Bare Lane railway station is a railway station that serves the village of Bare, which is a suburb of Morecambe in Lancashire, England. It is located on the Morecambe Branch Line from Lancaster to Heysham Port and was opened by the London and North Western Railway in 1864.

A level crossing with the public highway known as Bare Lane exists immediately to the west of the station, which until recently was controlled by the adjacent Bare Lane signal box, a fringe cabin to the Preston PSB Area. This box was closed on 8 December 2012,[1] when the signalling equipment was renewed by Network Rail and control of the crossing switched to CCTV and transferred to Preston power box.[2]

The old station building on the platform is now a private dwelling. It was auctioned to the public, and was featured on the BBC programme Homes Under the Hammer, a show about buildings which are auctioned to the public and redeveloped.

The station in 1962

Layout

Although the station has two side platforms, the track layout through it is not the conventional double track used on most main & secondary routes, but two independent bi-directional single lines. Platform 1 serves the Up & Down Morecambe line (which is in effect a long siding all the way to the terminus), whilst platform 2 handles trains on what is now the Up & Down Heysham line. The latter is connected to the now-single track branch down to Heysham Port at Holt Bank Junction (just outside Morecambe station), with the junction points operated from a ground frame worked by the train crew.
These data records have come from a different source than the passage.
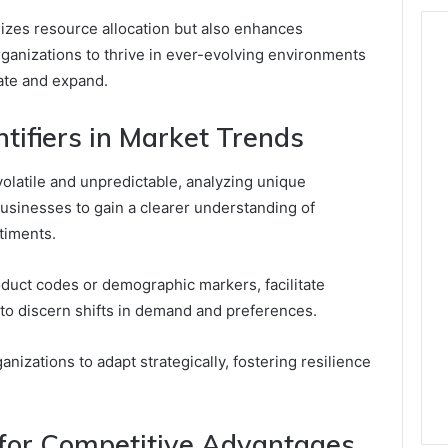
izes resource allocation but also enhances
anizations to thrive in ever-evolving environments
ate and expand.
tifiers in Market Trends
olatile and unpredictable, analyzing unique
businesses to gain a clearer understanding of
timents.
roduct codes or demographic markers, facilitate
to discern shifts in demand and preferences.
izations to adapt strategically, fostering resilience
 for Competitive Advantages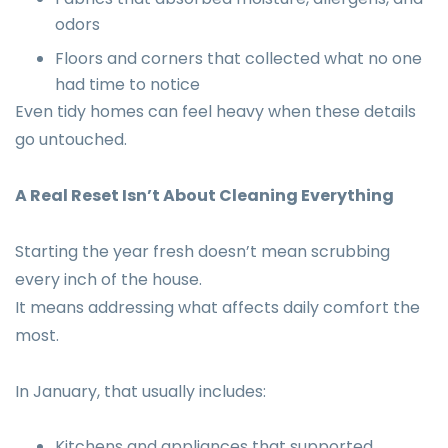
odors
Floors and corners that collected what no one
had time to notice
Even tidy homes can feel heavy when these details
go untouched.
A Real Reset Isn’t About Cleaning Everything
Starting the year fresh doesn’t mean scrubbing
every inch of the house.
It means addressing what affects daily comfort the
most.
In January, that usually includes:
Kitchens and appliances that supported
The two lines converge east of the station, but then immediately split into the single line curves toward Hest Bank and towards Lancaster; the latter was double track until 1988 and is used by the vast majority of trains on the route, whist the former sees only limited use.

This layout dates from the closure of the former terminus at Morecambe Promenade and its associated signal box in February 1994, with Bare Lane signal box taking over control of all signalling on the line thereafter (other than that controlling the junctions with the main line at Hest Bank). As mentioned above however, it was closed in December 2012. The structure though is still intact and has been used for several months by Northern Rail staff as a manned help point for travellers due to the absence of digital passenger information screens at the station.[3]

Services

Morecambe, Lancaster
and Heysham Port
Bare Lane
Lancaster
Morecambe
ferry/water interchange Heysham Port

The station is served by Northern Rail local services, which operate as a regular Lancaster-Morecambe shuttle.

There are also a few longer-distance services (currently four per day all week) from Morecambe to Skipton and Leeds via the Leeds to Morecambe Line. In addition, for many years the last train each weekday evening was a Transpennine Express service from Windermere, which diverts from its route to Barrow-in-Furness. This service called at Lancaster, Bare Lane and Morecambe, before reversing, calling at Bare Lane again, then rejoining the West Coast Main Line and continuing via Carnforth thus avoiding the 1m 7ch section of the WCML between Hest Bank South Junction and Hest Bank North Junction. This was the only scheduled service to use the original 1864 curve towards Hest Bank and as such functions as a Parliamentary train to avoid the need for formal closure proceedings for this short stretch of line.

From December 2008, the daily TransPennine Express service runs in the early morning (calling at 05.49 and again at 06.02 in the opposite direction) and runs to Windermere from Barrow rather than the other way around as it did previously, although it still runs directly from here to Carnforth. The mid-afternoon Morecambe to Leeds service also runs direct to Carnforth (except Saturdays) due to a lack of suitable timetable paths via Lancaster following the introduction of Virgin Trains new high-frequency WCML timetable.